**ACTIVITY**: Your task is to transcribe the lines from the start of the data below through the line containing "pinky dip: (591, 117)", inclusive, exactly as they stand and without the pictures.

**DATA EXCERPTS**:

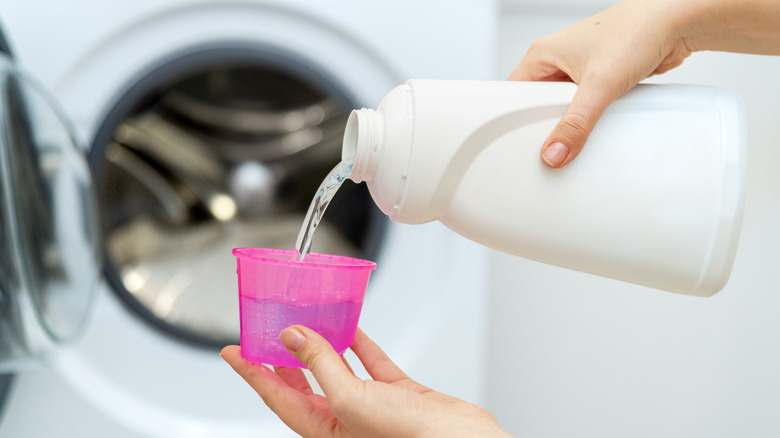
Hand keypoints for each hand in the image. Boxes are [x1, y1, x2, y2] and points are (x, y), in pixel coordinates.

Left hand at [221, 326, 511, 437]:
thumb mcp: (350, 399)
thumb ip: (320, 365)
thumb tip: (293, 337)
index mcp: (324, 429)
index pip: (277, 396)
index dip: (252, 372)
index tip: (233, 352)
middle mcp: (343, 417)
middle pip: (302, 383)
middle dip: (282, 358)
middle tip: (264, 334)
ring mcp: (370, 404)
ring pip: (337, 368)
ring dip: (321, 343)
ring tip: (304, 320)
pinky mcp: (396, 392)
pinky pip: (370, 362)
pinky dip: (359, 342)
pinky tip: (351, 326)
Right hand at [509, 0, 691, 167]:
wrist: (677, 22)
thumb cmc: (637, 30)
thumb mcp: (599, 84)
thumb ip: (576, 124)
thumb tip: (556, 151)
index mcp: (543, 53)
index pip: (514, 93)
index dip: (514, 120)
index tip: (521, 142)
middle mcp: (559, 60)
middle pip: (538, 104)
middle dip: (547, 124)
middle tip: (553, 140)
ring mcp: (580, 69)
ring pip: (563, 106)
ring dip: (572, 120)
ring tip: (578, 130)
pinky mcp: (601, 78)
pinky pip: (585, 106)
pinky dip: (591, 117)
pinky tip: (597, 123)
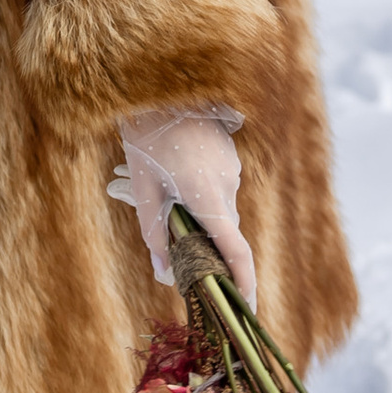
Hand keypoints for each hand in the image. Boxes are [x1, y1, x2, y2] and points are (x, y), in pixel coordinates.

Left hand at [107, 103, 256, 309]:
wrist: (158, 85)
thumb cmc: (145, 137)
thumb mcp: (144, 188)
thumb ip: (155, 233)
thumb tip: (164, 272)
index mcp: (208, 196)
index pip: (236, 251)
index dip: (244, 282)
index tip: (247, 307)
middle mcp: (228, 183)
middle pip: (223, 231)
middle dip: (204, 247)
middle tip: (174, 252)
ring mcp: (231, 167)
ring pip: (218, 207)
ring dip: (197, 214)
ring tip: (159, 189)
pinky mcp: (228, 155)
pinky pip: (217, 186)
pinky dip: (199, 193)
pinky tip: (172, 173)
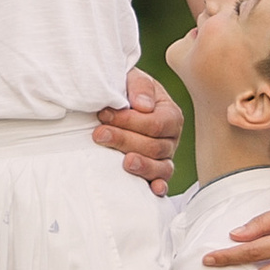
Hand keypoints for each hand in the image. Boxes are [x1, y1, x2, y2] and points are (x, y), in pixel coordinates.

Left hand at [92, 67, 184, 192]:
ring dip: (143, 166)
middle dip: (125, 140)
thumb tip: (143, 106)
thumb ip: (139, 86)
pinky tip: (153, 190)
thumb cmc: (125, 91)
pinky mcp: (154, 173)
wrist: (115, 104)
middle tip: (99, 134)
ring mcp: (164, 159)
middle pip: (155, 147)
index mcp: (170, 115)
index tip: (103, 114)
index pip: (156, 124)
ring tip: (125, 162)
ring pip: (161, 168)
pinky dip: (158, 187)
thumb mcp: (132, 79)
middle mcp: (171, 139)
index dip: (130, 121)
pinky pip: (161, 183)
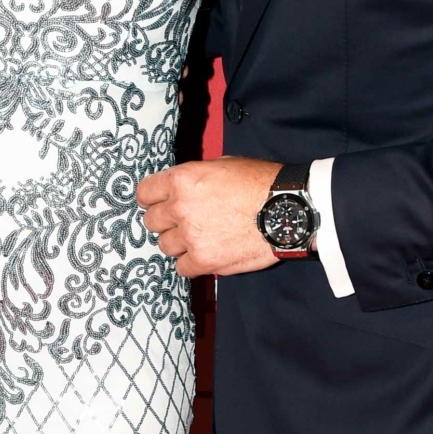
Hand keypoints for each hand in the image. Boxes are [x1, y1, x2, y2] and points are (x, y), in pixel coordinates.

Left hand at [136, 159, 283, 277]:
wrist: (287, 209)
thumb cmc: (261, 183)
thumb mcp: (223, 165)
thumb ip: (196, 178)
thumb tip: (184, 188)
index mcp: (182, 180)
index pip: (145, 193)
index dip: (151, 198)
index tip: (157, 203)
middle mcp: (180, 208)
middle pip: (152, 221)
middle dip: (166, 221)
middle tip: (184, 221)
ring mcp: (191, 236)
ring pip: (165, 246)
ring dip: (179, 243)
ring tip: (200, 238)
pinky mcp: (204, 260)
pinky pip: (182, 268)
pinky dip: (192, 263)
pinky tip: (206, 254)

**TASK ANSWER**:
Hand keypoints for each hand in the image. Boxes are [x1, y1, x2, y2] and points are (x, y), in pixel coordinates.

Left hand at [221, 326, 511, 437]:
thumb mcp: (350, 399)
thumb ip: (320, 365)
thumb tip: (293, 337)
index mcp: (324, 429)
index pip: (277, 396)
index dip: (252, 372)
index tip: (233, 352)
middle mcp: (343, 417)
middle pip: (302, 383)
middle dip: (282, 358)
middle tip: (264, 334)
ring mcp: (370, 404)
ring pip: (337, 368)
ring dip: (321, 343)
ring tip: (304, 320)
pinky mcp: (396, 392)
pinky pip: (370, 362)
pinky dip: (359, 342)
pinky tip: (351, 326)
Right hand at [509, 0, 691, 167]:
wrist: (677, 22)
thumb cmc: (637, 30)
thumb mcp: (599, 84)
thumb ip: (576, 124)
thumb tip: (556, 151)
index mcp: (543, 53)
index pip: (514, 93)
index dip: (514, 120)
index tip: (521, 142)
middle mcp: (559, 60)
middle pip: (538, 104)
middle dip: (547, 124)
middle tip: (553, 140)
ring mcp: (580, 69)
ring pip: (563, 106)
ring dip: (572, 120)
ring tip: (578, 130)
pinky mcp: (601, 78)
pinky pip: (585, 106)
pinky dip: (591, 117)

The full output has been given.